Upon Vehicle Delivery
- Do a POST-inspection, walk around the vehicle. Verify that the vehicle is in the same condition as at was at pickup.
- Have a towel ready to clean basic dirt in order to verify dirt vs. damage.
- Have the driver sign on that claim.
- Without a signature, no claims will be processed.
- If there is any additional damage(s) it must be marked on the vehicle condition report.
- The carrier will (and should) also provide a copy of this document.
5 Steps to a Perfect Vehicle Transport Inspection
Here are the five best ways to complete the perfect car transport inspection report.
1. Get Signatures
Obtaining a signature from somebody at each pickup and delivery location to compare the vehicle with the inspection report and verify the two identically match.
Sometimes, the driver cannot obtain any signature, such as at auctions, dealerships, terminals (or when it’s outside normal business hours) but going to the effort to attempt to get a signature as often as possible should always be present, especially with residential customers.
No matter where you are, or where your car is, that signature is gold if anyone raises a question after the fact.
2. Take Pictures
Photos take extra time, but the driver knows if they have pictures of the damage before they ever touched the car then there is little other proof they will need on their inspection report.
Getting clear photos of vehicles can be harder than it looks, because of a car’s naturally reflective surface, the brightness of the daytime sun, and shadows that can interfere with clarity.
Take a lot of pictures, including close-ups, all sections, and panels, from top to bottom, and for parts with obvious damage. Take many different angles for complete coverage.
If you have photos, you have supporting evidence and total peace of mind.

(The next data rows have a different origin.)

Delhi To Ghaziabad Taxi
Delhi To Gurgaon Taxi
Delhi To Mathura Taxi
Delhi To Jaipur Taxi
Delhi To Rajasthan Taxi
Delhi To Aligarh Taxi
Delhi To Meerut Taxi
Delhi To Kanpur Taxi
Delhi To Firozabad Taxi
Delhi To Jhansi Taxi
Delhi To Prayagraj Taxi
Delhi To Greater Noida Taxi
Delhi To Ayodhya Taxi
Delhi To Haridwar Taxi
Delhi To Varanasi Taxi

In addition, some transport companies use special apps with third-party time stamping and geo-tagged features. This will provide that extra layer of protection that most insurance companies will request should a fierce dispute arise in the future.
3. Mark all Damages
It’s very important for an insurance claims adjuster that all pre-existing damages are marked accurately.
If the damage is ‘dented,’ do not indicate ‘scratched.’ If it’s ‘cracked,’ then don’t put ‘chipped.’
To drivers, these may seem like semantics, but just because a damage spot has been identified doesn’t mean that’s enough to fight a claim.
When a vehicle has been damaged, nobody wants to accept the blame, and everyone is ready to point the finger at the carrier.
Many experienced drivers use the most comprehensive and thorough approach by also taking photos of additional documentation and attaching those files to the digital vehicle condition report app if they are using one.
4. Complete Required Documents
Even if the transporter has just completed an excellent inspection report, they can also be required (based on the type of pickup location) to mark any and all damages on additional forms of documentation.
A digital VCR can be very helpful in this regard whether to print or email an exact duplicate copy.
While it may be a hassle for the drivers to follow through with all of this documentation duplication, not doing so can create exponentially more problems and lost wages in the future so don’t allow them to take shortcuts.
5. Communicate. Communicate. Communicate
Finally, if a driver notices something that doesn’t seem quite right, identifying and communicating with the customer can stop problems from escalating.
If a floor mat is obviously missing, if there’s a strange smell, if fluid is leaking from underneath – anything out of the ordinary – the driver is responsible for letting somebody know right away.
If it’s not on the VCR, there could be something wrong that not even you’re aware of.
Good communication prior to loading can be indispensable to avoiding a major damage claim in the future.